White might be “the amateur clarinetist Wynton Marsalis uses”, but I don’t need to comment on that one in saying he commonly plays well here — and in tune, and not in notably primitivist style — with the solid trumpeter and competent occasional singer Gregg Stafford. Kid Sheik Cola, another from the archives, with unnamed trombonist and Cornbread Thomas pitching individually on clarinet, phrases his singing as if he was playing a part on trumpet.

Though “Old Rugged Cross” was a George Lewis vehicle, on his performance sampled here Dr. White commendably makes no effort to sound like Lewis, but stays in broad/toned middle register, conventionally in tune and quite at odds with what his detractors claim. Brian Carrick does a more Lewis thing on “Lord, Lord, Lord”, where the altoist Darryl Hall sings before Vigorito leads a drivingly righteous ensemble. On a waltz-time “Amazing Grace”, trombone takes the melody for a few choruses, then tenor. “Swing Low, Sweet Chariot” has a plaintive start from Stafford and White before the trumpeter sings with lively rhythm support. “Nearer My God to Thee” has two clarinets (Lewis style, both) with rhythm, not exactly hi-fi.

On “Just a Closer Walk with Thee” the duo is Carrick’s clarinet (a la Lewis) and Freddy Lonzo’s trombone. Both take fetching solos; as does the pianist. There’s more touching sanctified Stafford-White, who return after Tuba Fats’ Chosen Few have delivered a poignant and initially tenor-saxophone-led “Lead Me, Saviour”, on which the late lamented leader also delivers a solo before the band comes in rousingly.
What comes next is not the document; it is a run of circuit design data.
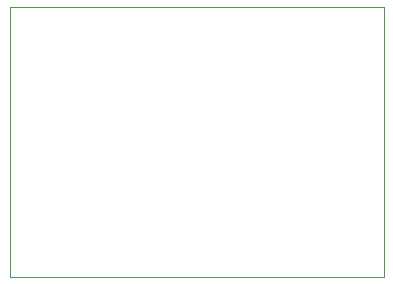
<source format=gbr>
G04 #@! TF.GenerationSoftware,KiCad,Pcbnew,5.1.2-f72e74a~84~ubuntu18.04.1*
G04 #@! TF.CreationDate,2019-12-19T12:51:00+00:00*
G04 #@! TF.ProjectId,mbus_guru,6d627573-5f67-4757-9275-2e6b69636164,rev?*
G04 #@! TF.SameCoordinates,Original*
G04 #@! TF.FileFunction,Profile,NP*
%FSLAX46Y46*%
G04 Gerber Fmt 4.6, Leading zero omitted, Abs format (unit mm)*
G04 Created by KiCad (PCBNEW 5.1.2-f72e74a~84~ubuntu18.04.1) date 2019-12-19 12:51:00*
%MOMM*%
%LPD*%
G04 APERTURE LIST*
%ADD10C,0.050000*%
G04 APERTURE END LIST*
D10*
X122618500Y-102235000D02*
X122618500Y-79375000D01*
X154305000Y-102235000D02*
X122618500Y-102235000D01*
X154305000Y-79375000D02*
X154305000Y-102235000D01*
X122618500Y-79375000D02*
X154305000Y-79375000D01*
M02*

</source>
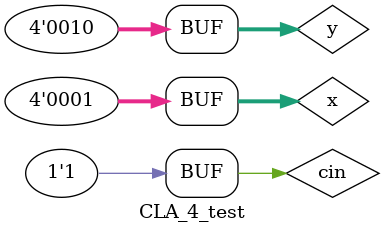
<source format=v>
`timescale 1ns / 1ps


module CLA_4_test;
reg [3:0]x,y;
reg cin;
wire [3:0]s;
wire cout;
CLA_4 uut(.x(x),.y(y),.cin(cin),.s(s),.cout(cout));
initial begin
cin=0;x=4'b0001;y=4'b0010;
#20
cin=1;
end
endmodule

</source>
Now Dr. White delivers some filigree stuff before harmonising with the muted Stafford in the King Oliver “Riverside Blues”, and following a piano solo and nice muted trumpet — with a riff from Louis Armstrong and some interplay. Unlike anything else here is Cousin Joe’s “I’ve Got News for You”, the author of such great lines as “wouldn’t give a blind sow an acorn, . . . a crippled crab a crutch”, singing at a live gig to his own cheerful non-virtuoso piano in E flat. I know it’s E-flat, as that was the only key he played in.
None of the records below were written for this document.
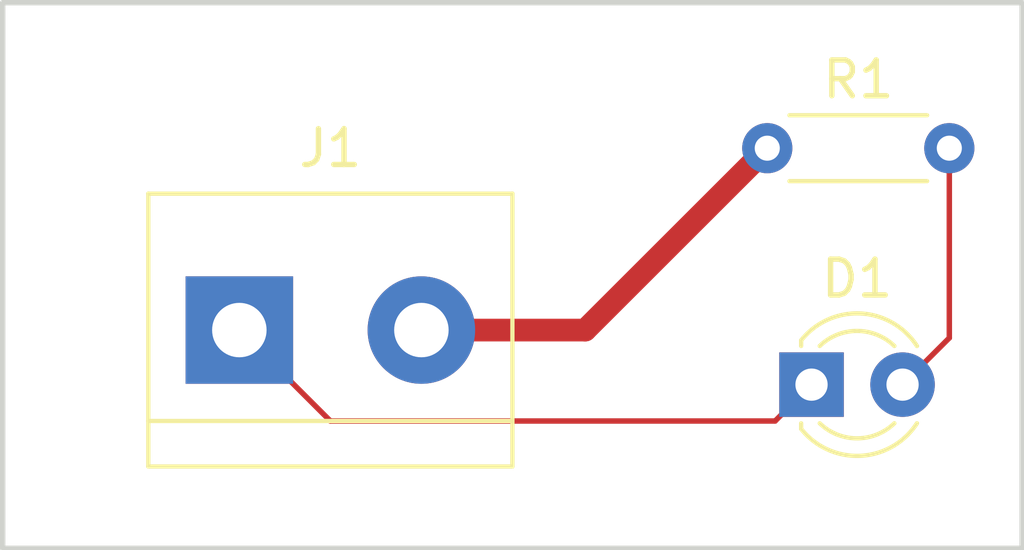
<source format=kicad_pcb>
(kicad_pcb (version 20211014) (generator pcbnew)

  (general
    (thickness 1.6)
  )

  (paper "A4")
  (layers
    (0 "F.Cu" signal "Top")
    (31 "B.Cu" signal "Bottom")
    (32 "B.Adhes" user "B.Adhesive")
    (33 "F.Adhes" user "F.Adhesive")
    (34 "B.Paste" user)
    (35 "F.Paste" user)
    (36 "B.SilkS" user "B.Silkscreen")
    (37 "F.SilkS" user "F.Silkscreen")
    (38 "B.Mask" user)
    (39 "F.Mask" user)
    (40 "Dwgs.User" user "User.Drawings")
    (41 "Cmts.User" user "User.Comments")
    (42 "Eco1.User" user "User.Eco1")
    (43 "Eco2.User" user "User.Eco2")
    (44 "Edge.Cuts" user)
    (45 "Margin" user)
    (46 "B.CrtYd" user "B.Courtyard")
    (47 "F.CrtYd" user "F.Courtyard")
    (48 "B.Fab" user)
    (49 "F.Fab" user)
  )

  (setup
    (pad_to_mask_clearance 0.0508)
    (solder_mask_min_width 0.25)
    (pcbplotparams
      (layerselection 0x00010fc_ffffffff)
      (disableapertmacros false)
      (usegerberextensions false)
      (usegerberattributes false)
      (usegerberadvancedattributes false)
      (creategerberjobfile false)
      (svguseinch false)
      (svgprecision 6)
      (excludeedgelayer true)
      (plotframeref false)
      (viasonmask false)
      (mode 1)
      (useauxorigin false)
      (hpglpennumber 1)
      (hpglpenspeed 20)
      (hpglpendiameter 15.000000)
      (dxfpolygonmode true)
      (dxfimperialunits true)
      (dxfusepcbnewfont true)
      (psnegative false)
      (psa4output false)
      (plotreference true)
      (plotvalue true)
      (plotinvisibletext false)
      (sketchpadsonfab false)
      (subtractmaskfromsilk false)
      (outputformat 1)
      (mirror false)
      (drillshape 0)
      (scaleselection 1)
      (outputdirectory "output")
    )
  )

  (net 0 "")
  (net 1 "GND")
  (net 2 "Net-(D1-Pad2)")
  (net 3 "VCC")

  (footprint "LED_THT:LED_D3.0mm" (layer "F.Cu") (at 62.195 179.324))

  (footprint "TerminalBlock:TerminalBlock_bornier-2_P5.08mm" (layer "F.Cu") (at 46.228 177.8))

  (footprint "Resistor_THT:R_Axial_DIN0204_L3.6mm_D1.6mm_P5.08mm_Horizontal" (layer "F.Cu") (at 60.96 172.72))

  (gr_poly
    (pts
      (xy 68.072 183.896)
      (xy 39.624 183.896)
      (xy 39.624 168.656)
      (xy 68.072 168.656)
    ) (layer "Edge.Cuts") (width 0.15) (fill none) (tstamp 6d467f47-9342-4820-8019-43c06a2e8999))

  (segment (start 48.768 180.34) (end 46.228 177.8) (width 0.1524) (layer "F.Cu") (net 1) (tstamp 80bcf252-cd7b-4f9d-91be-6caec94ad963))
  (segment (start 62.195 179.324) (end 61.179 180.34) (width 0.1524) (layer "F.Cu") (net 1) (tstamp a17b0eb8-eae0-41be-82da-182322bf12c3))
  (segment (start 61.179 180.34) (end 48.768 180.34) (width 0.1524) (layer "F.Cu") (net 1) (tstamp eb85548f-5d54-4bcd-8ed6-789416bef0a5))
  (segment (start 66.04 172.72) (end 66.04 178.019) (width 0.1524) (layer "F.Cu") (net 2) (tstamp 681d5b4e-ad36-4077-8234-24a5c7709a71))
  (segment (start 66.04 178.019) (end 64.735 179.324) (width 0.1524) (layer "F.Cu") (net 2) (tstamp b8e33f31-9cbc-4525-94f1-e01d8eebbaf6))
  (segment (start 51.308 177.8) (end 55.88 177.8) (width 0.635) (layer "F.Cu") (net 3) (tstamp 708f6c73-8fba-4c8a-b121-929f6e63fffc))
  (segment (start 55.88 177.8) (end 60.96 172.72) (width 0.635) (layer "F.Cu") (net 3) (tstamp b57d03b2-2f24-42ae-8036-537a9939a281))

)

</source>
Things are rounded off with, first, Paul Boehmke playing soprano on a “Black Cat Moan” with BBB’s trombone and Bob Shallue taking a piano solo. The tune sounds 1920s-ish and has some unusual bowed bass soloing from Jim Tutunjian. BBB and Rimington (Lewising again) set up a gentle trot on “St. Phillips Street Breakdown” before Boehmke on tenor and notably Stafford on trumpet join them (with a change in rhythm section) for an “Aunt Hager’s (sic) Children Blues” that used to be Aunt Hagar’s. Bill Sinclair, Emil Mark, and John Russell, piano and bass and drums respectively, support them as well as the various other players on other titles. A good wake-up, this one at the end.

I should add that the large page on this set located on Jazz Crusade’s website gives admirably full personnels (as the 2 CD set’s paperwork does). You’d expect praise of these sets on the website of the company which produced them, but life would be sweeter if more and larger concerns emulated Jazz Crusade’s attention to detail and being informative. Bill Bissonnette is to be congratulated, and this is a commendable set that will, I hope, point some people in interesting directions.